Reproduce the commentary on Matthew 3:2 below word for word, in full.

» **PROVIDED TEXT**:
*-*-*

Matthew 3:2. 1Now in those days John the Baptist came*, preaching in the wilderness of Judea, saying, 2“Repent, for the kingdom of heaven is at hand.”
John was commanding the people of Israel continually to be changing their minds in view of the fact that the kingdom of the heavens had drawn near to them in a spatial sense. Presumably, if the kingdom of the heavens was near his Judean listeners, the King of the kingdom was also near. Matthew (Matt. 3:3) identified John as the one Isaiah the prophet referred to in Isaiah 40:3, “The voice of one crying in the wilderness, ‘Make ready the way of the LORD, make His paths straight.’” Whether or not John’s listeners made this connection is uncertain, but certainly Matthew did. In any event, many people in Judea were deeply moved by John’s message, and they were being baptized by him in the Jordan River, openly confessing their sins (Matt. 3:6).

*-*-*

» **DATASET EXTRACT**:

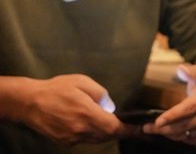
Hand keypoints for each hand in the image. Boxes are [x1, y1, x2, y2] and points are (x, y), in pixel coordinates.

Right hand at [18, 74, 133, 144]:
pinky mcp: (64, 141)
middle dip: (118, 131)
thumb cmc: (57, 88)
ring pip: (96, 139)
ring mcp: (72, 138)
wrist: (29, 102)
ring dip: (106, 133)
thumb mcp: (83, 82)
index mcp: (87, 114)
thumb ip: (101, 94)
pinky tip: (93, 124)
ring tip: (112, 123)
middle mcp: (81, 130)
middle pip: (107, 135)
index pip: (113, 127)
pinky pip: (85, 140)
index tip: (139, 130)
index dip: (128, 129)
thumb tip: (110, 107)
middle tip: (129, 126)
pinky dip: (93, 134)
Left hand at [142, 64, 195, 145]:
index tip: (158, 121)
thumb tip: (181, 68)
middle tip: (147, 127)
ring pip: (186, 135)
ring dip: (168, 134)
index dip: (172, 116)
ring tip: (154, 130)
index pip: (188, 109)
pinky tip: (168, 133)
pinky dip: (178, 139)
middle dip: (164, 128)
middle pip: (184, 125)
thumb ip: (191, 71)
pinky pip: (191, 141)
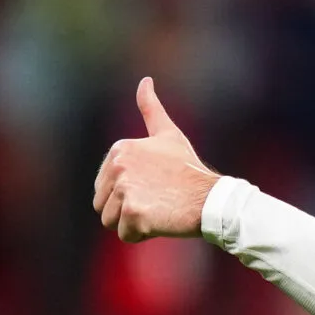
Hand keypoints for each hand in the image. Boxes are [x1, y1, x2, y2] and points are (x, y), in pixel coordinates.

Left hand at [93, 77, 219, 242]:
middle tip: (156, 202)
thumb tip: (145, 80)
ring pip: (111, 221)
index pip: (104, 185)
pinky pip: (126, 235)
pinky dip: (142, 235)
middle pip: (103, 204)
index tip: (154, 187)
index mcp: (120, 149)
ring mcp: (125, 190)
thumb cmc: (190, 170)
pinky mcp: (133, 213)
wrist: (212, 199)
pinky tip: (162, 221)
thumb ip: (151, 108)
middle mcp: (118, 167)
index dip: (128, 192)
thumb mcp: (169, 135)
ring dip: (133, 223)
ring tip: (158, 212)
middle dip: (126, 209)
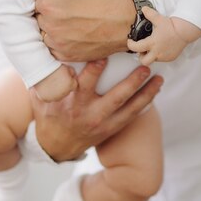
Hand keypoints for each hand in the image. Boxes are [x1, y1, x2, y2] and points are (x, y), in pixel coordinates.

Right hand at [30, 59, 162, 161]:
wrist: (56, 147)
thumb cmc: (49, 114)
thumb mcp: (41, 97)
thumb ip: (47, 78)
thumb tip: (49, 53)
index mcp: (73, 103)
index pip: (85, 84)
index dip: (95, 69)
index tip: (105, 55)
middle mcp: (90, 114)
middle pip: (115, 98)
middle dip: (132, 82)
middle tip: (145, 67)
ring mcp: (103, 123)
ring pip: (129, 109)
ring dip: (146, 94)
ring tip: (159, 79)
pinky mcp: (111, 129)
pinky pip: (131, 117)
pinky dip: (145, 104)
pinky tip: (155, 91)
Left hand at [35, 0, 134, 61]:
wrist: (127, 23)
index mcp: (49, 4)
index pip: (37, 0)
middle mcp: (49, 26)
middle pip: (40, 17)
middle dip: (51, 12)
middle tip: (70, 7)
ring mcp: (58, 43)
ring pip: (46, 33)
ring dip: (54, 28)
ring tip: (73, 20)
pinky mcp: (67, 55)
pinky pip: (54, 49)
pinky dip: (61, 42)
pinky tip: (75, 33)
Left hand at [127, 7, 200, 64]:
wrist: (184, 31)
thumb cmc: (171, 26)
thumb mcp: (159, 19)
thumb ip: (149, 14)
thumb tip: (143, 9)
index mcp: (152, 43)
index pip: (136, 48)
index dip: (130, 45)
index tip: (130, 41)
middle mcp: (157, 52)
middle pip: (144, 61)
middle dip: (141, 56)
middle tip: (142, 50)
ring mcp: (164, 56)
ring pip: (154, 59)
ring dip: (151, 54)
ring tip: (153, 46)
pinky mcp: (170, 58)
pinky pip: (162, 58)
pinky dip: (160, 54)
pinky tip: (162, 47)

*-*-*

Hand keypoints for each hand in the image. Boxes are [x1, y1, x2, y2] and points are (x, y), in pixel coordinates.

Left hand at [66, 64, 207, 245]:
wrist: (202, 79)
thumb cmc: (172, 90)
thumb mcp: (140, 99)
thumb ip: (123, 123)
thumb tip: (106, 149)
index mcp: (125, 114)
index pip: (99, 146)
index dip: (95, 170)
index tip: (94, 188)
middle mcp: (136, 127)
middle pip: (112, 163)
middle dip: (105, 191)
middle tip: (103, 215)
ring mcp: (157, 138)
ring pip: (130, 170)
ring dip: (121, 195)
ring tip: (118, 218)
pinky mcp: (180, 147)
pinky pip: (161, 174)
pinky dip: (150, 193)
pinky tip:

*-*-*

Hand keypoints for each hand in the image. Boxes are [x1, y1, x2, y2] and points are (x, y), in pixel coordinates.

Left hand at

*-*-*

» **RESULT BELOW**:
Matthew 3:2. 1Now in those days John the Baptist came*, preaching in the wilderness of Judea, saying, 2“Repent, for the kingdom of heaven is at hand.”
John was commanding the people of Israel continually to be changing their minds in view of the fact that the kingdom of the heavens had drawn near to them in a spatial sense. Presumably, if the kingdom of the heavens was near his Judean listeners, the King of the kingdom was also near. Matthew (Matt. 3:3) identified John as the one Isaiah the prophet referred to in Isaiah 40:3, “The voice of one crying in the wilderness, ‘Make ready the way of the LORD, make His paths straight.’” Whether or not John’s listeners made this connection is uncertain, but certainly Matthew did. In any event, many people in Judea were deeply moved by John’s message, and they were being baptized by him in the Jordan River, openly confessing their sins (Matt. 3:6).